- [Work to complete]
Pictures stay out of the copy; set down each line of the listing below exactly.
── Given information
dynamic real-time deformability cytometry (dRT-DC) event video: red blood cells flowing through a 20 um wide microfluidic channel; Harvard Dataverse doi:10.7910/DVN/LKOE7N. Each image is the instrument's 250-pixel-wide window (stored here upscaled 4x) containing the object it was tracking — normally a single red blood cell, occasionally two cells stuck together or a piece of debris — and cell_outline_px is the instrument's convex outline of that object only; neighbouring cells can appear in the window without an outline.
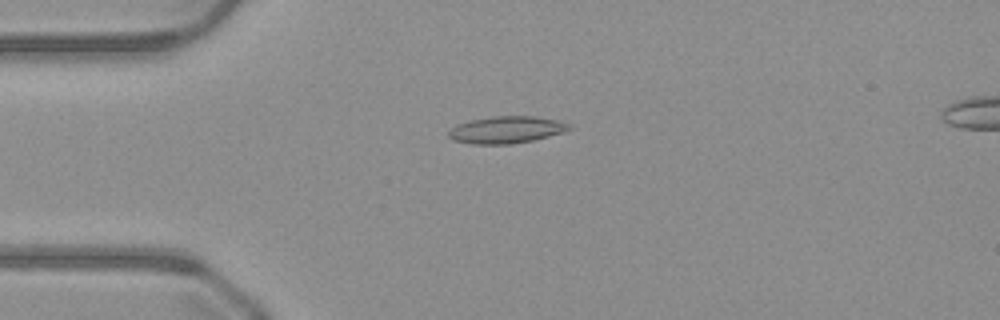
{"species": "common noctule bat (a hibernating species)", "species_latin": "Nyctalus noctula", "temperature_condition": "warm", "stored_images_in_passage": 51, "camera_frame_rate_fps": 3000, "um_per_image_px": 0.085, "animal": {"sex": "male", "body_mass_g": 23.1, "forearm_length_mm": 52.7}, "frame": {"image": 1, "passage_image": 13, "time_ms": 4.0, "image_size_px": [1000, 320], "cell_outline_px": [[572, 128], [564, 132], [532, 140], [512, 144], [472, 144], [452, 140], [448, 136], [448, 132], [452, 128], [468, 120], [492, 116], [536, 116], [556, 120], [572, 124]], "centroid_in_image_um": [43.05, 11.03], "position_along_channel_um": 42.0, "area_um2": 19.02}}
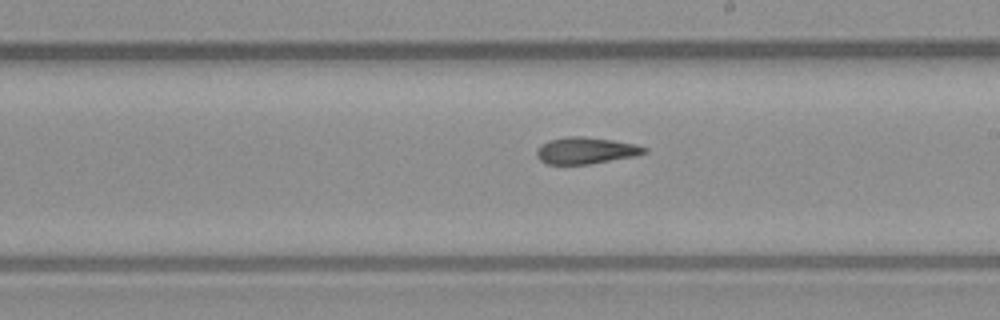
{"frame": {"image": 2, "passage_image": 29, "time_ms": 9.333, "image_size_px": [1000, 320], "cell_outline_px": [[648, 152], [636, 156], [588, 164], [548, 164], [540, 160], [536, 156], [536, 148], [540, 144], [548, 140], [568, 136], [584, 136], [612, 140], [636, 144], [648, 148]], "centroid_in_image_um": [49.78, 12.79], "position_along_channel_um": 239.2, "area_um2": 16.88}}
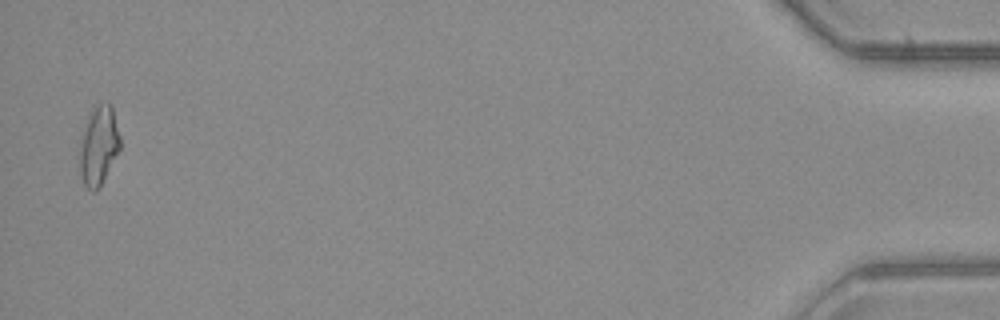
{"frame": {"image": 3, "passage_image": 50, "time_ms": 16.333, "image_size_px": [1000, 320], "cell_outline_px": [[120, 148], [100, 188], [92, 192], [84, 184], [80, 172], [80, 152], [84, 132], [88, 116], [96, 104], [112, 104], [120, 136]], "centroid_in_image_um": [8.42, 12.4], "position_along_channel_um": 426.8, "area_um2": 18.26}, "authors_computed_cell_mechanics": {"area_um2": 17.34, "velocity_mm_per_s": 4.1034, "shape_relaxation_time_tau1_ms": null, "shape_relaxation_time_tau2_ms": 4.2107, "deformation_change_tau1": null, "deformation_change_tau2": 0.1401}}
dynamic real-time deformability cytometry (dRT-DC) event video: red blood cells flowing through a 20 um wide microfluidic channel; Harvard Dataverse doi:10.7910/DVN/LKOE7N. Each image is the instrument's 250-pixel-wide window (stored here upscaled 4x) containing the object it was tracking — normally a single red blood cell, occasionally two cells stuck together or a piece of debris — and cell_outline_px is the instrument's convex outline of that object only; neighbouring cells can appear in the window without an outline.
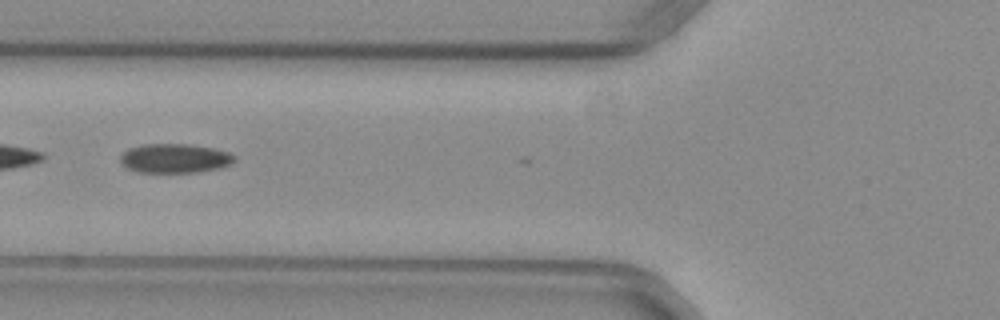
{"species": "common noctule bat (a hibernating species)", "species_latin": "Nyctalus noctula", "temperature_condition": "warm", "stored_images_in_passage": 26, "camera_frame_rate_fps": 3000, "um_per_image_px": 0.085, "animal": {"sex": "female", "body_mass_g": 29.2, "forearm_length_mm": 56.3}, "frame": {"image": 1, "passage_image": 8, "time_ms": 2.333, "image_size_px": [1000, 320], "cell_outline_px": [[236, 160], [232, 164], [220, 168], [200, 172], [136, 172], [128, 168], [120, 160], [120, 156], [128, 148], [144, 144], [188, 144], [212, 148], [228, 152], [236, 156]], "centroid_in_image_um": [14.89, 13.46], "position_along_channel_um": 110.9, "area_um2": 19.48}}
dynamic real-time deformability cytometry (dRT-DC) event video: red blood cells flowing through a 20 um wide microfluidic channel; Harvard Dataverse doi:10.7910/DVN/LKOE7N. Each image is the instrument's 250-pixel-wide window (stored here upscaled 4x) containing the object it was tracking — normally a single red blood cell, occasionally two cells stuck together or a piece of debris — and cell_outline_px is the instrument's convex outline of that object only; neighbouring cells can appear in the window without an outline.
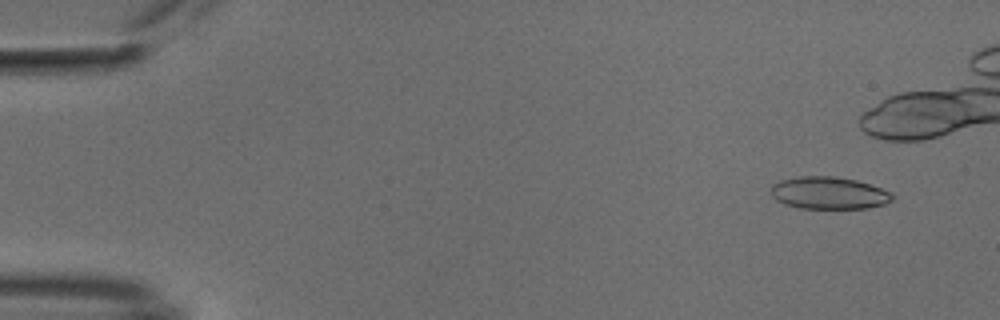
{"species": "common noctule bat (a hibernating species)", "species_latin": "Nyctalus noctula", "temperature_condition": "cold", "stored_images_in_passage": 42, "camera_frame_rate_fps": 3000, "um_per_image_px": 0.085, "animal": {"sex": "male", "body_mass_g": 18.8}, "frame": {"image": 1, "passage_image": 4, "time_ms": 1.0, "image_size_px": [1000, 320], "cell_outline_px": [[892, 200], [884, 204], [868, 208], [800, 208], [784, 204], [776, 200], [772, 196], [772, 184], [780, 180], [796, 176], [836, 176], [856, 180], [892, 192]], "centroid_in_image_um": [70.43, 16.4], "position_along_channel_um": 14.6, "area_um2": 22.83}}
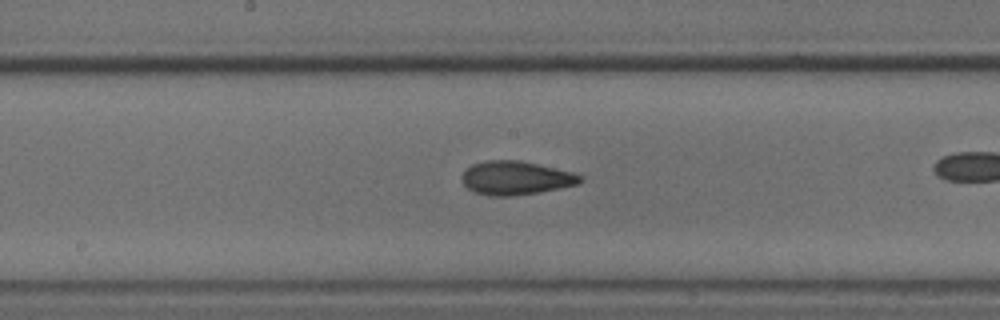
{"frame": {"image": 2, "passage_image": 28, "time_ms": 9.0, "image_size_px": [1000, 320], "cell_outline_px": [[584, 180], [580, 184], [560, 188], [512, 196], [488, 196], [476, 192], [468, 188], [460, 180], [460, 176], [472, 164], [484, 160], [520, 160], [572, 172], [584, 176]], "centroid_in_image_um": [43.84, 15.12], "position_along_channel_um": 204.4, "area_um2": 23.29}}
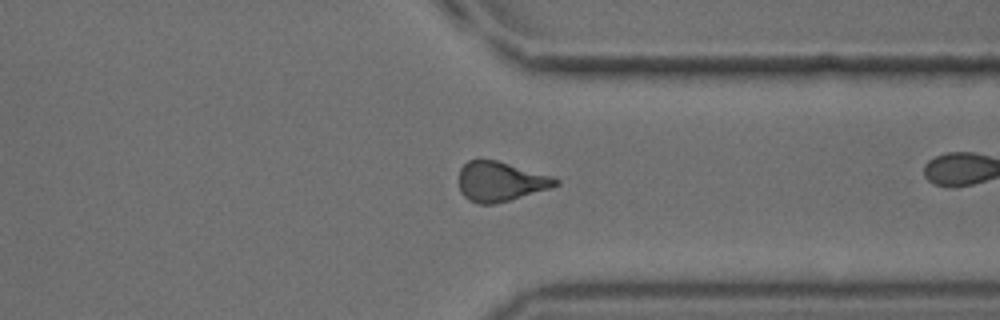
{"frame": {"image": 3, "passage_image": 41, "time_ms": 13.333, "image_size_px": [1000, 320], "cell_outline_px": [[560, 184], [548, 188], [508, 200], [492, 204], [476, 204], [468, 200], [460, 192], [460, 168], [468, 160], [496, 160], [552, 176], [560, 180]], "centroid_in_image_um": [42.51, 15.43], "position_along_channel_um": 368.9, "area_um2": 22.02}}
────
- [Result]
dynamic real-time deformability cytometry (dRT-DC) event video: red blood cells flowing through a 20 um wide microfluidic channel; Harvard Dataverse doi:10.7910/DVN/LKOE7N. Each image is the instrument's 250-pixel-wide window (stored here upscaled 4x) containing the object it was tracking — normally a single red blood cell, occasionally two cells stuck together or a piece of debris — and cell_outline_px is the instrument's convex outline of that object only; neighbouring cells can appear in the window without an outline.
{"species": "common noctule bat (a hibernating species)", "species_latin": "Nyctalus noctula", "temperature_condition": "warm", "stored_images_in_passage": 51, "camera_frame_rate_fps": 3000, "um_per_image_px": 0.085, "animal": {"sex": "male", "body_mass_g": 23.1, "forearm_length_mm": 52.7}, "frame": {"image": 1, "passage_image": 13, "time_ms": 4.0, "image_size_px": [1000, 320], "cell_outline_px": [[572, 128], [564, 132], [532, 140], [512, 144], [472, 144], [452, 140], [448, 136], [448, 132], [452, 128], [468, 120], [492, 116], [536, 116], [556, 120], [572, 124]], "centroid_in_image_um": [43.05, 11.03], "position_along_channel_um": 42.0, "area_um2": 19.02}}
{"frame": {"image": 2, "passage_image": 29, "time_ms": 9.333, "image_size_px": [1000, 320], "cell_outline_px": [[648, 152], [636, 156], [588, 164], [548, 164], [540, 160], [536, 156], [536, 148], [540, 144], [548, 140], [568, 136], [584, 136], [612, 140], [636, 144], [648, 148]], "centroid_in_image_um": [49.78, 12.79], "position_along_channel_um": 239.2, "area_um2": 16.88}}
{"frame": {"image": 3, "passage_image": 50, "time_ms": 16.333, "image_size_px": [1000, 320], "cell_outline_px": [[120, 148], [100, 188], [92, 192], [84, 184], [80, 172], [80, 152], [84, 132], [88, 116], [96, 104], [112, 104], [120, 136]], "centroid_in_image_um": [8.42, 12.4], "position_along_channel_um": 426.8, "area_um2": 18.26}, "authors_computed_cell_mechanics": {"area_um2": 17.34, "velocity_mm_per_s": 4.1034, "shape_relaxation_time_tau1_ms": null, "shape_relaxation_time_tau2_ms": 4.2107, "deformation_change_tau1": null, "deformation_change_tau2": 0.1401}}
dynamic real-time deformability cytometry (dRT-DC) event video: red blood cells flowing through a 20 um wide microfluidic channel; Harvard Dataverse doi:10.7910/DVN/LKOE7N. Each image is the instrument's 250-pixel-wide window (stored here upscaled 4x) containing the object it was tracking — normally a single red blood cell, occasionally two cells stuck together or a piece of debris — and cell_outline_px is the instrument's convex outline of that object only; neighbouring cells can appear in the window without an outline.
{"species": "common noctule bat (a hibernating species)", "species_latin": "Nyctalus noctula", "temperature_condition": "warm", "stored_images_in_passage": 26, "camera_frame_rate_fps": 3000, "um_per_image_px": 0.085, "animal": {"sex": "female", "body_mass_g": 29.2, "forearm_length_mm": 56.3}, "frame": {"image": 1, "passage_image": 8, "time_ms": 2.333, "image_size_px": [1000, 320], "cell_outline_px": [[236, 160], [232, 164], [220, 168], [200, 172], [136, 172], [128, 168], [120, 160], [120, 156], [128, 148], [144, 144], [188, 144], [212, 148], [228, 152], [236, 156]], "centroid_in_image_um": [14.89, 13.46], "position_along_channel_um": 110.9, "area_um2": 19.48}}
dynamic real-time deformability cytometry (dRT-DC) event video: red blood cells flowing through a 20 um wide microfluidic channel; Harvard Dataverse doi:10.7910/DVN/LKOE7N. Each image is the instrument's 250-pixel-wide window (stored here upscaled 4x) containing the object it was tracking — normally a single red blood cell, occasionally two cells stuck together or a piece of debris — and cell_outline_px is the instrument's convex outline of that object only; neighbouring cells can appear in the window without an outline.
{"species": "common noctule bat (a hibernating species)", "species_latin": "Nyctalus noctula", "temperature_condition": "cold", "stored_images_in_passage": 42, "camera_frame_rate_fps": 3000, "um_per_image_px": 0.085, "animal": {"sex": "male", "body_mass_g": 18.8}, "frame": {"image": 1, "passage_image": 4, "time_ms": 1.0, "image_size_px": [1000, 320], "cell_outline_px": [[892, 200], [884, 204], [868, 208], [800, 208], [784, 204], [776, 200], [772, 196], [772, 184], [780, 180], [796, 176], [836, 176], [856, 180], [892, 192]], "centroid_in_image_um": [70.43, 16.4], "position_along_channel_um": 14.6, "area_um2": 22.83}}
{"frame": {"image": 2, "passage_image": 28, "time_ms": 9.0, "image_size_px": [1000, 320], "cell_outline_px": [[584, 180], [580, 184], [560, 188], [512, 196], [488, 196], [476, 192], [468, 188], [460, 180], [460, 176], [472, 164], [484, 160], [520, 160], [572, 172], [584, 176]], "centroid_in_image_um": [43.84, 15.12], "position_along_channel_um": 204.4, "area_um2": 23.29}}
{"frame": {"image": 3, "passage_image": 41, "time_ms": 13.333, "image_size_px": [1000, 320], "cell_outline_px": [[560, 184], [548, 188], [508, 200], [492, 204], [476, 204], [468, 200], [460, 192], [460, 168], [468, 160], [496, 160], [552, 176], [560, 180]], "centroid_in_image_um": [42.51, 15.43], "position_along_channel_um": 368.9, "area_um2": 22.02}}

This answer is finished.